**THE DATA:**
BEGIN
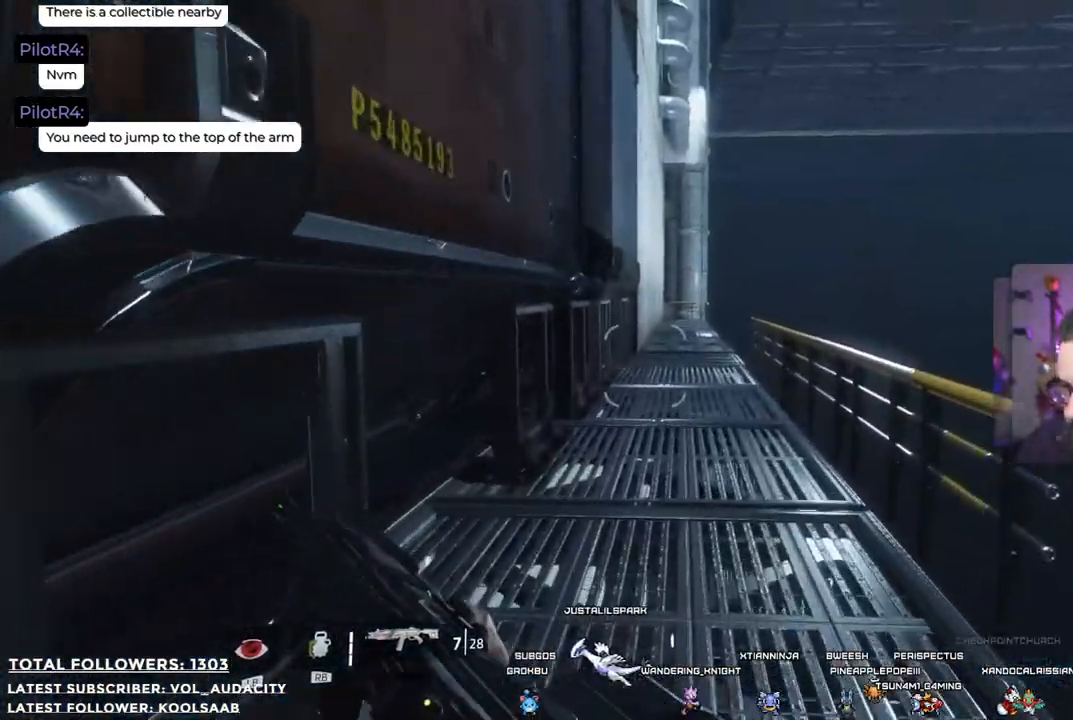
{"buttons": [], "left_stick": "up", "right_stick": "center", "events": []}
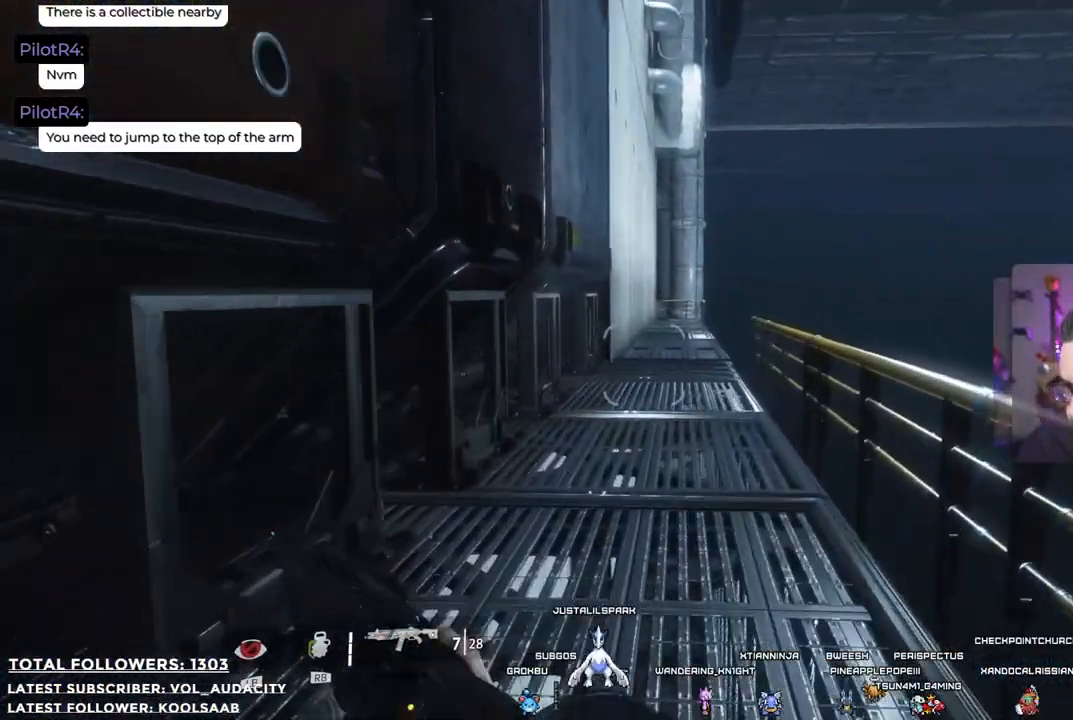
{"buttons": [], "left_stick": "up", "right_stick": "center", "events": []}
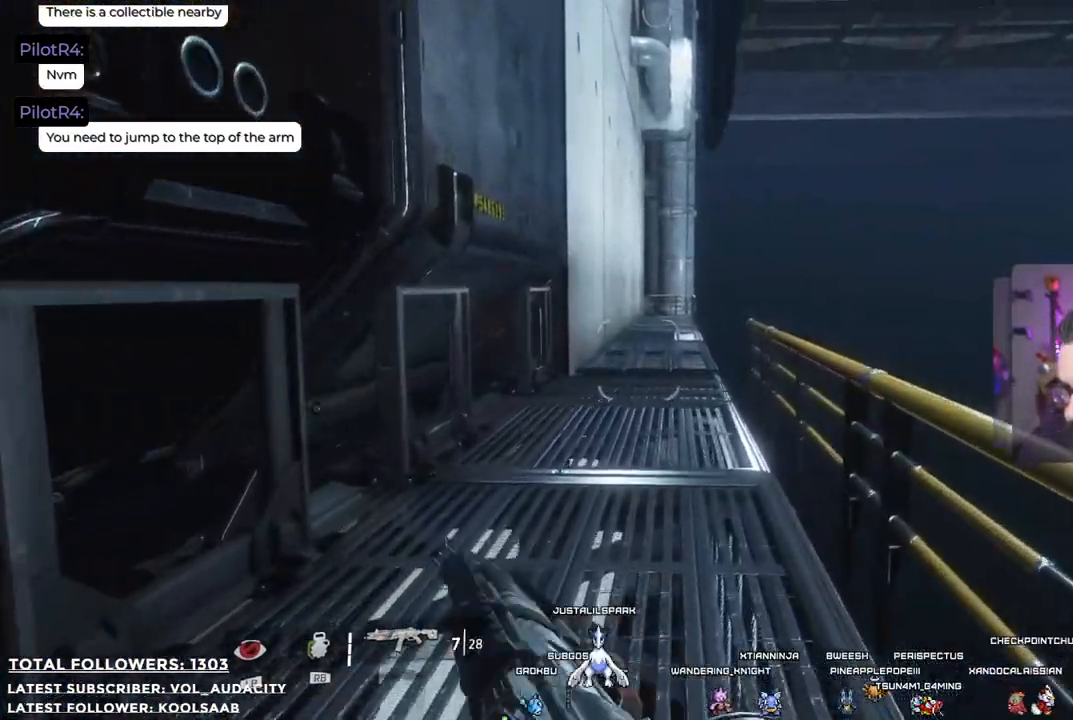
{"buttons": [], "left_stick": "up", "right_stick": "center", "events": []}
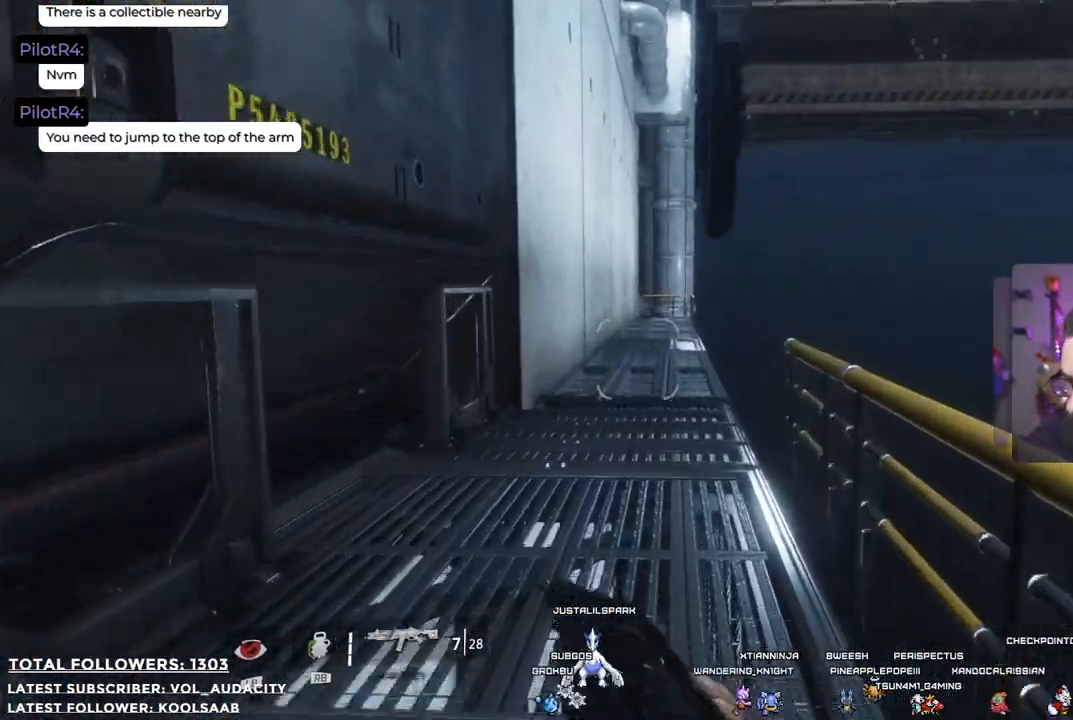
{"buttons": [], "left_stick": "up", "right_stick": "center", "events": [[100, "right_stick", "up"], [284, "right_stick", "center"]]}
END
**AIM OF THE EXERCISE:** Retype all the data exactly, please, without pictures.

**EXERCISE RESPONSE:**
{"buttons": [], "left_stick": "up", "right_stick": "center", "events": []}
{"buttons": [], "left_stick": "up", "right_stick": "center", "events": []}
{"buttons": [], "left_stick": "up", "right_stick": "center", "events": []}
{"buttons": [], "left_stick": "up", "right_stick": "center", "events": [[100, "right_stick", "up"], [284, "right_stick", "center"]]}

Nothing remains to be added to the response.